Alpha feature: Running on bare metal

We recommend using Docker to run the model scripts, as that provides a consistent environment where the script can install all the necessary dependencies to run the models in this repo. For this reason, the tutorials and model README files provide instructions on how to run the model in a Docker container. However, if you need to run without Docker, the instructions below describe how that can be done using the launch_benchmark.py script.

Prerequisites for running on bare metal

Before running a model, you must also install all the dependencies that are required to run that model. (Note: the --noinstall flag defaults to 'True' when running on bare metal.)

Basic requirements for running all models include:

Individual models may have additional dependencies that need to be installed. The easiest way is to find this out find the model's function in the start.sh script and check if any additional dependencies are being installed. For example, many of the Object Detection models require the python cocoapi and dependencies from a requirements.txt file to be installed.

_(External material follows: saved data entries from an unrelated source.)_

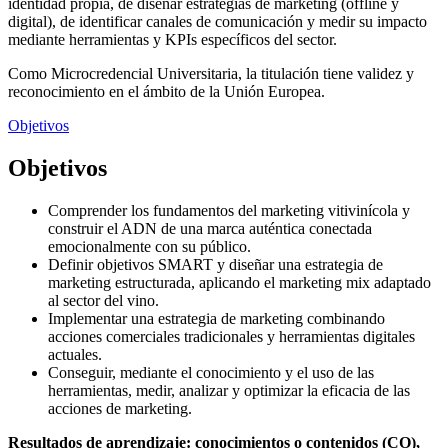
identidad propia, de diseñar estrategias de marketing (offline y
digital), de identificar canales de comunicación y medir su impacto
mediante herramientas y KPIs específicos del sector.
Como Microcredencial Universitaria, la titulación tiene validez y
reconocimiento en el ámbito de la Unión Europea.
Objetivos
Objetivos
Comprender los fundamentos del marketing vitivinícola y
construir el ADN de una marca auténtica conectada
emocionalmente con su público.
Definir objetivos SMART y diseñar una estrategia de
marketing estructurada, aplicando el marketing mix adaptado
al sector del vino.
Implementar una estrategia de marketing combinando
acciones comerciales tradicionales y herramientas digitales
actuales.
Conseguir, mediante el conocimiento y el uso de las
herramientas, medir, analizar y optimizar la eficacia de las
acciones de marketing.
Resultados de aprendizaje: conocimientos o contenidos (CO),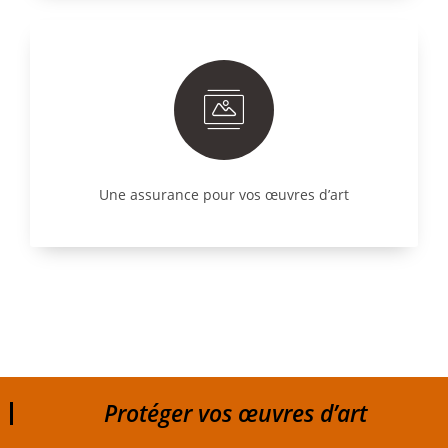
Une assurance pour vos œuvres d’art
Protéger vos œuvres d’art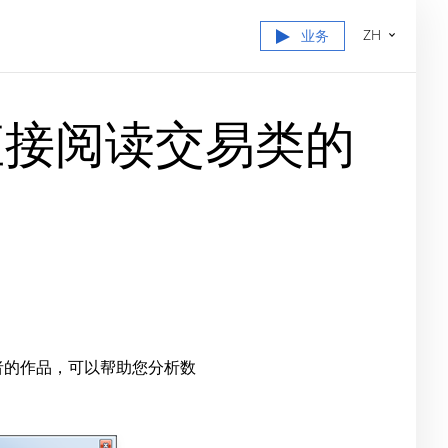
ZH
业务
er 5直接阅读交易类的
者的作品，可以帮助您分析数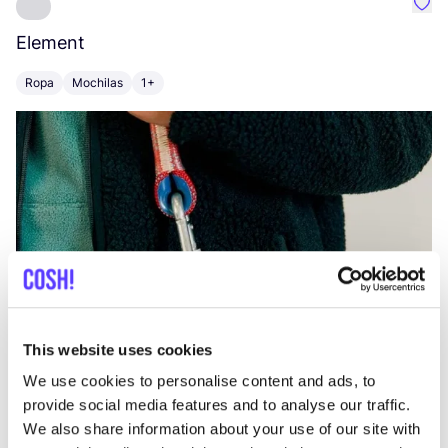
Favo
Element
C
Ropa
Mochilas
1+
Z
This website uses cookies
We use cookies to personalise content and ads, to
provide social media features and to analyse our traffic.
We also share information about your use of our site with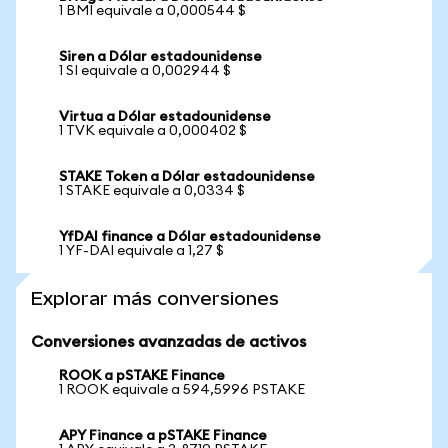
1 BMI equivale a 0,000544 $
Siren a Dólar estadounidense
1 SI equivale a 0,002944 $
Virtua a Dólar estadounidense
1 TVK equivale a 0,000402 $
STAKE Token a Dólar estadounidense
1 STAKE equivale a 0,0334 $
YfDAI finance a Dólar estadounidense
1 YF-DAI equivale a 1,27 $
Explorar más conversiones
Conversiones avanzadas de activos
ROOK a pSTAKE Finance
1 ROOK equivale a 594,5996 PSTAKE
APY Finance a pSTAKE Finance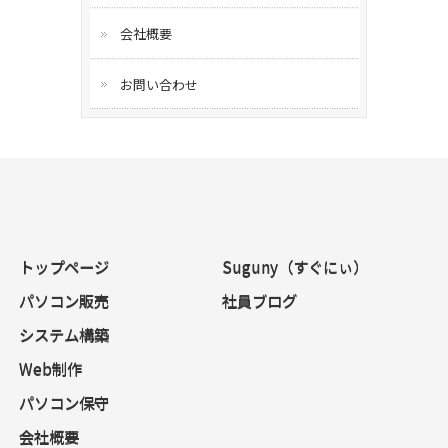
会社概要
お問い合わせ
トップページ
Suguny（すぐにぃ）
パソコン販売
社員ブログ
システム構築
Web制作
パソコン保守
会社概要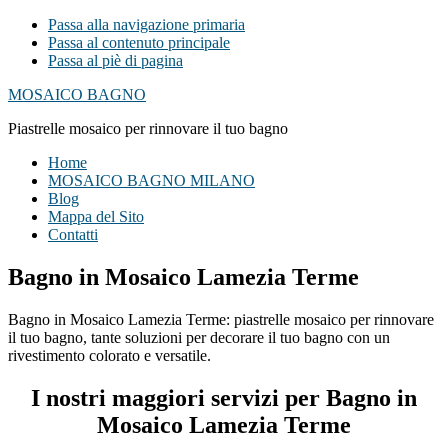
Passa alla navigazione primaria
Passa al contenuto principale
Passa al piè di pagina
MOSAICO BAGNO
Piastrelle mosaico per rinnovare il tuo bagno
Home
MOSAICO BAGNO MILANO
Blog
Mappa del Sito
Contatti
Bagno in Mosaico Lamezia Terme
Bagno in Mosaico Lamezia Terme: piastrelle mosaico per rinnovare
il tuo bagno, tante soluzioni per decorare il tuo bagno con un
rivestimento colorato e versatile.
I nostri maggiori servizi per Bagno in
Mosaico Lamezia Terme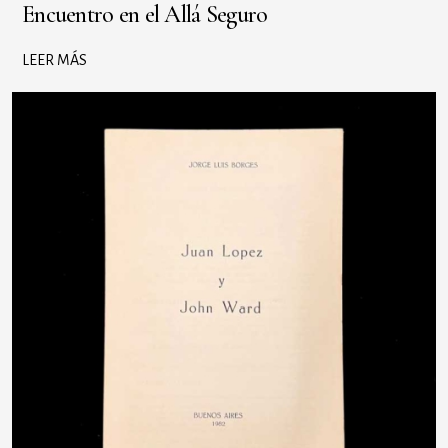
Encuentro en el Allá Seguro
LEER MÁS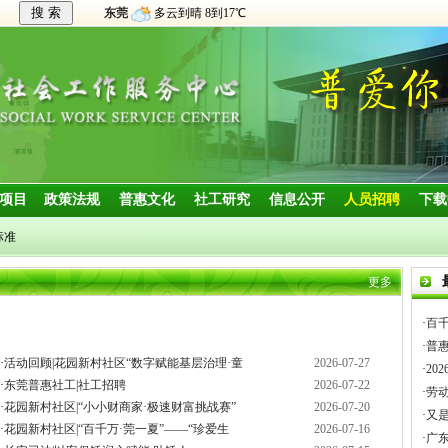
东莞
多云到晴 8到17℃
·项目
政策法规
普惠文化
社工研究
信息公开
人员招聘
下载
标准
更多
·
百千
·
普惠
·
活动回顾|花园新村社区“数字赋能基层治理·童
2026-07-27
·
20
·
东莞普惠社工|社工招聘
2026-07-22
·
劳
·
花园新村社区|“小小财商家·极速财富挑战赛”
2026-07-20
·
又
·
花园新村社区|“百千万·莞一夏”——“珍爱生
2026-07-16
·
广东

Running the launch script on bare metal

Once you have installed all of the requirements necessary to run the model, you can follow the tutorials or model README files for instructions on getting the required code repositories, dataset, and pretrained model. Once you get to the step for running the launch_benchmark.py script, omit the --docker-image arg to run without a Docker container. If you run on Windows, please check the instructions for the environment setup and running the available models. If you have installed the model dependencies in a virtual environment be sure that you are calling the proper python executable, which includes the dependencies that you installed in the previous step.

Also, note that if you are using the same clone of the Model Zoo, which you previously used with docker, you may need to change the owner on your log directory, or run with sudo in order for the tee commands writing to the log file to work properly.

For example, in order to run ResNet50 FP32 on bare metal, the following command can be used:

 /home/<user>/venv/bin/python launch_benchmark.py \
    --in-graph /home/<user>/resnet50_fp32_pretrained_model.pb \
    --model-name resnet50 \
    --framework tensorflow \
    --precision fp32 \
    --mode inference \
    --batch-size=1 \
    --socket-id 0

When running on bare metal, be aware of environment variables that you have set on your system. The model zoo scripts intentionally do not overwrite environment variables that have already been set, such as OMP_NUM_THREADS. The same is true when running in a docker container, but since a new docker container instance is started with each run, you won't have previously set environment variables, like you may have on bare metal.